Anschluss – L’annessione

Vladimiro Giacchè – 2013 – Imprimatur

La storia dell’unificazione della Germania è entrata nell’immaginario collettivo attraverso le immagini di due notti. La prima è quella del 9 novembre 1989, in cui cadde il muro di Berlino. La seconda, quella del 1° luglio 1990, quando – allo scoccare della mezzanotte – folle di cittadini della Germania Est si precipitarono in banca per cambiare i loro marchi in marchi dell’ovest. La storia raccontata in questo libro ha al centro questa seconda notte. I suoi antefatti e – soprattutto – ciò che ne seguì. Si tratta di una vicenda che in questi anni ci è stata raccontata male, in modo incompleto e spesso tendenzioso. In questo libro si è cercato di raccontarla in modo quanto più possibile aderente al reale svolgimento dei fatti. Lo si è fatto dando la parola ai protagonisti di quei mesi: ai vincitori e agli sconfitti. Ma soprattutto verificando la coerenza delle diverse tesi e dei differenti punti di vista con i dati disponibili.
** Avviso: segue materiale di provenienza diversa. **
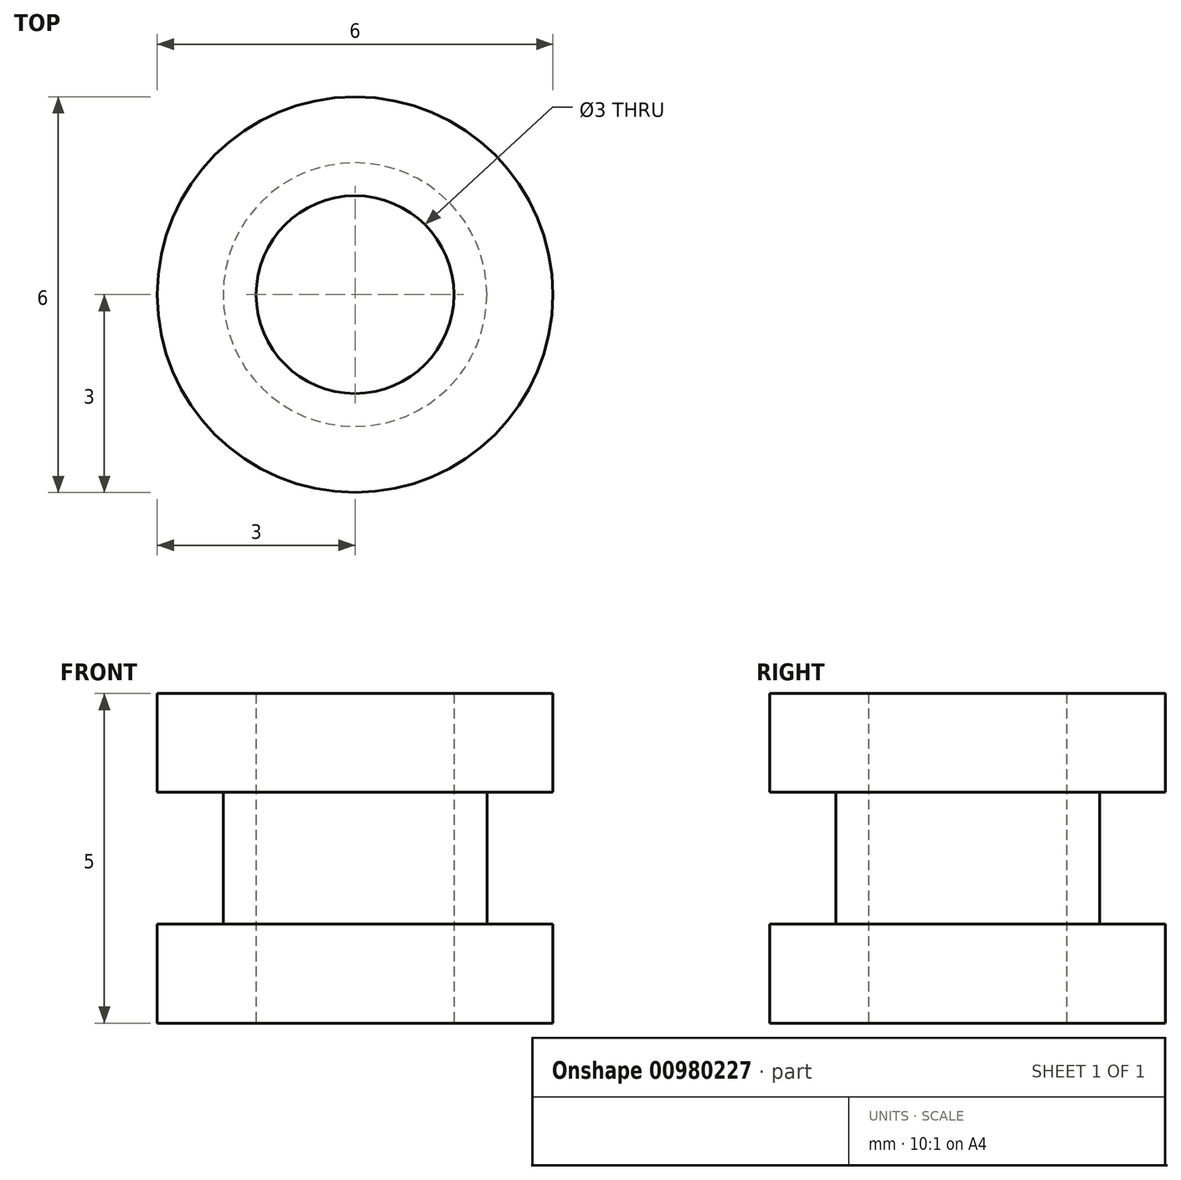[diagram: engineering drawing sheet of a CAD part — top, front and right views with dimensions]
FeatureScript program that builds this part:
annotation { "Feature Type Name" : "Feature", "Feature Type Description" : "" }
export const myFeature = defineFeature(function(context is Context, id is Id, definition is map)
    precondition{}
    {
        {
            var Q0;
            Q0=qCreatedBy(makeId("Front.planeOp"),FACE);
            var sketch = newSketch(context, id + "F0", { "sketchPlane" : qUnion([Q0])});
            skPoint(sketch, "E0", {"position": v(0, 2.5) * mm});
            skPoint(sketch, "E1", {"position": v(3, 1) * mm});
            skPoint(sketch, "E2", {"position": v(3, 2.5) * mm});
            skPoint(sketch, "E3", {"position": v(1.5, 1) * mm});
            skPoint(sketch, "E4", {"position": v(1.5, 0) * mm});
            skPoint(sketch, "E5", {"position": v(2, 0) * mm});
            skPoint(sketch, "E6", {"position": v(2, 1) * mm});
            skPoint(sketch, "E7", {"position": v(1.5, 2.5) * mm});
            skLineSegment(sketch, "E8", {"start": v(3, 2.5) * mm, "end": v(1.5, 2.5) * mm});
            skLineSegment(sketch, "E9", {"start": v(1.5, 2.5) * mm, "end": v(1.5, 0) * mm});
            skLineSegment(sketch, "E10", {"start": v(2, 0) * mm, "end": v(2, 1) * mm});
            skLineSegment(sketch, "E11", {"start": v(3, 1) * mm, "end": v(2, 1) * mm});
            skLineSegment(sketch, "E12", {"start": v(3, 1) * mm, "end": v(3, 2.5) * mm});
            skPoint(sketch, "E13.MirrorP", {"position": v(1.5, -1) * mm});
            skPoint(sketch, "E14.MirrorP", {"position": v(2, -1) * mm});
            skLineSegment(sketch, "E15.MirrorCS", {"start": v(2, 0) * mm, "end": v(2, -1) * mm});
            skPoint(sketch, "E16.MirrorP", {"position": v(3, -1) * mm});
            skLineSegment(sketch, "E17.MirrorCS", {"start": v(1.5, -2.5) * mm, "end": v(1.5, 0) * mm});
            skPoint(sketch, "E18.MirrorP", {"position": v(1.5, -2.5) * mm});
            skLineSegment(sketch, "E19.MirrorCS", {"start": v(3, -2.5) * mm, "end": v(1.5, -2.5) * mm});
            skLineSegment(sketch, "E20.MirrorCS", {"start": v(3, -1) * mm, "end": v(2, -1) * mm});
            skLineSegment(sketch, "E21.MirrorCS", {"start": v(3, -1) * mm, "end": v(3, -2.5) * mm});
            skPoint(sketch, "E22.MirrorP", {"position": v(3, -2.5) * mm});
            skLineSegment(sketch, "E23", {"start": v(0, 0) * mm, "end": v(0, 2.5) * mm, "construction": true});
            skSolve(sketch);
        }
        {
            var Q0;
            Q0 = qSketchRegion(id + "F0", true);
            var Q1;
            Q1=sQuery(id+"F0.wireOp",EDGE,"E23");
            revolve(context, id + "F1", {"surfaceOperationType" : NewSurfaceOperationType.NEW, "entities" : qUnion([Q0]), "axis" : qUnion([Q1]), "revolveType" : RevolveType.FULL});
        }
    });
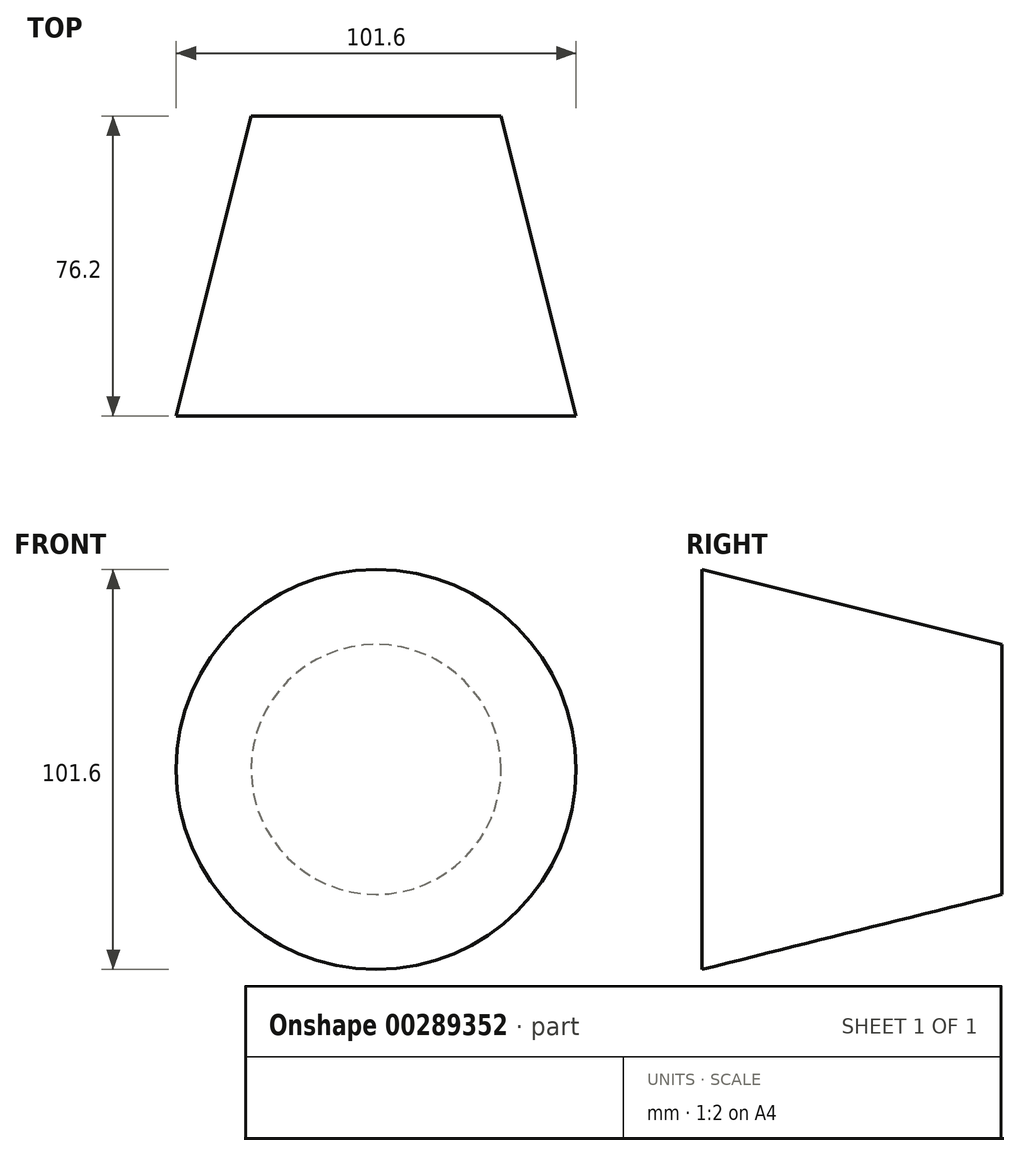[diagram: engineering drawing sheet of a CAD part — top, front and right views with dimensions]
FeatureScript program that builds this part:
annotation { "Feature Type Name" : "Feature", "Feature Type Description" : "" }
export const myFeature = defineFeature(function(context is Context, id is Id, definition is map)
    precondition{}
    {
        {
            var Q0;
            Q0=qCreatedBy(makeId("Front.planeOp"),FACE);
            var sketch = newSketch(context, id + "F0", { "sketchPlane" : qUnion([Q0])});
            skCircle(sketch, "E0", {"center": v(0, 0) * mm, "radius": 50.8 * mm});
            skSolve(sketch);
        }
        {
            var Q0;
            Q0=qCreatedBy(makeId("Front.planeOp"),FACE);
            cPlane(context, id + "F1", {"entities" : qUnion([Q0]), "cplaneType" : CPlaneType.OFFSET, "offset" : 76.2 * mm, "oppositeDirection" : true, "width" : 152.4 * mm, "height" : 152.4 * mm});
        }
        {
            var Q0;
            Q0=qCreatedBy(id+"F1.planeOp",FACE);
            var sketch = newSketch(context, id + "F2", { "sketchPlane" : qUnion([Q0])});
            skCircle(sketch, "E1", {"center": v(0, 0) * mm, "radius": 31.75 * mm});
            skSolve(sketch);
        }
        {
            var Q0;
            Q0 = qSketchRegion(id + "F0", true);
            var Q1;
            Q1 = qSketchRegion(id + "F2", true);
            loft(context, id + "F3", {"sheetProfilesArray" : [{ "sheetProfileEntities" : qUnion([Q0]) }, { "sheetProfileEntities" : qUnion([Q1]) }]});
        }
    });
Le vicende tormentate dell’Europa di questi ultimi anni e della sua unione monetaria, rendono l’esperienza di quell’unione di oltre vent’anni fa – i suoi successi e i suoi fallimenti – di estremo interesse. L’unione monetaria ed economica europea sarebbe semplicemente impensabile senza quella unione realizzatasi in Germania nel 1990. Per questo è oggi così importante capire come si sia realmente svolta l’unificazione del 1990, e quali siano stati i suoi effettivi risultati.

Se queste pagine riusciranno a comunicare al lettore anche soltanto una parte della sensazione di sorpresa e di viaggio nell’ignoto che ho vissuto a quasi ogni passo di questo cammino a ritroso nel tempo, la mia fatica sarà stata ben spesa. Si è trattato infatti di un viaggio di scoperta straordinario, per certi versi sconvolgente, che ha condotto chi scrive a rovesciare molte delle proprie convinzioni di partenza su questa vicenda così importante per la storia dell’Europa contemporanea.